Eu concordo inteiramente com a ideia de que é necessária regulação do mercado (na verdade, até Bush começa a perceber que não há outra hipótese) e penso que o mercado, por si só, embora tendendo para se auto-regular pode conduzir a situações indesejáveis e insustentáveis. Mas, embora não negue a necessidade de certa intervenção do Estado, desconfio profundamente dos que passam a vida a pedi-la e não vivem sem ela.
Vamos a factos. O capitalismo, com mais ou menos crises, representou um enorme avanço civilizacional na autonomia e liberdades individuais. Essa pulsão, que vem desde o Renascimento, mantém-se ainda hoje. As sociedades mais livres, onde o homem consegue maiores realizações pessoais, artísticas e empreendedoras, são capitalistas.

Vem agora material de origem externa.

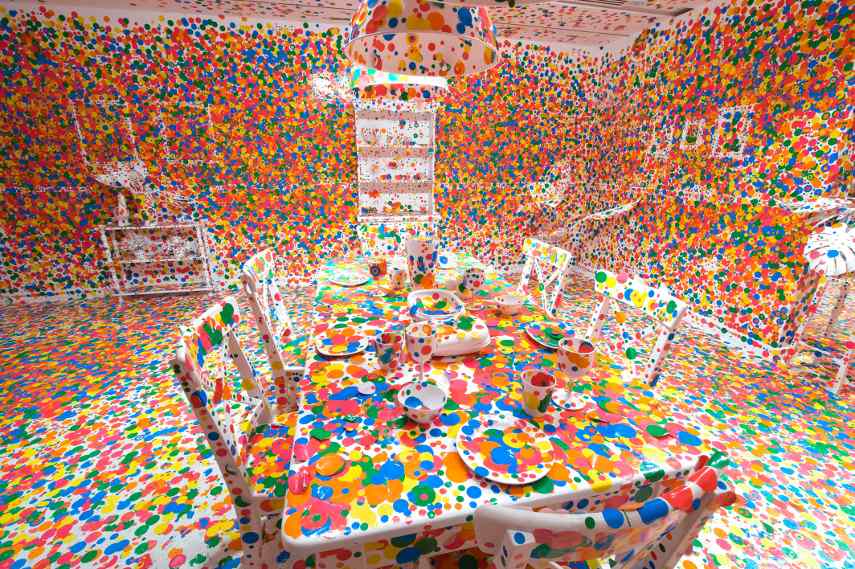
In order to click on shelf in this screenshot , I will do `click(191, 257)`.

As alternativas ensaiadas a este modelo resultaram ou em anarquias improdutivas (recorde-se Robert Owen e a sua experiência em New Harmony) ou – o que foi mais frequente – em ditaduras ferozes, apenas capazes de distribuir riqueza pelas suas próprias oligarquias. Hoje em dia, o capitalismo funciona em todo o mundo e, se nos EUA e na Europa sofre uma crise, continua vigoroso, por ora, na China, na Venezuela ou em Angola. Nesses países em que o Estado intervém de forma total na economia e mesmo nos mercados financeiros, a distribuição da riqueza resume-se aos aliados, amigos e afilhados dos respectivos regimes.
O que falhou, então, no nosso capitalismo? A resposta deu-a em parte Miguel Sousa Tavares na sua crónica da semana passada: falhou a ética e abundou a ganância e o crime económico.
O capitalismo pode funcionar com mais ou menos intervenção estatal, mas regula mal, é totalmente pérfido se não estiver associado àquela ética estrita de que falava Max Weber em ‘A Ética Protestante e o Espírito do Capitalismo’.
Nesse aspecto, não foi preciso vir a esquerda alertar para os danos do capitalismo – a Igreja Católica andava a pregar isso mesmo há anos.
Não foi o mercado em si, nem tão pouco a ausência de reguladores que provocou esta crise. Foi a falta de senso e a cobiça extrema. Ora, estes são males que não são específicos do capitalismo, mas do género humano. A crise resulta, de facto, de uma maneira de ver e de uma organização social. Mas, infelizmente para certa esquerda, não se compõe com as suas receitas.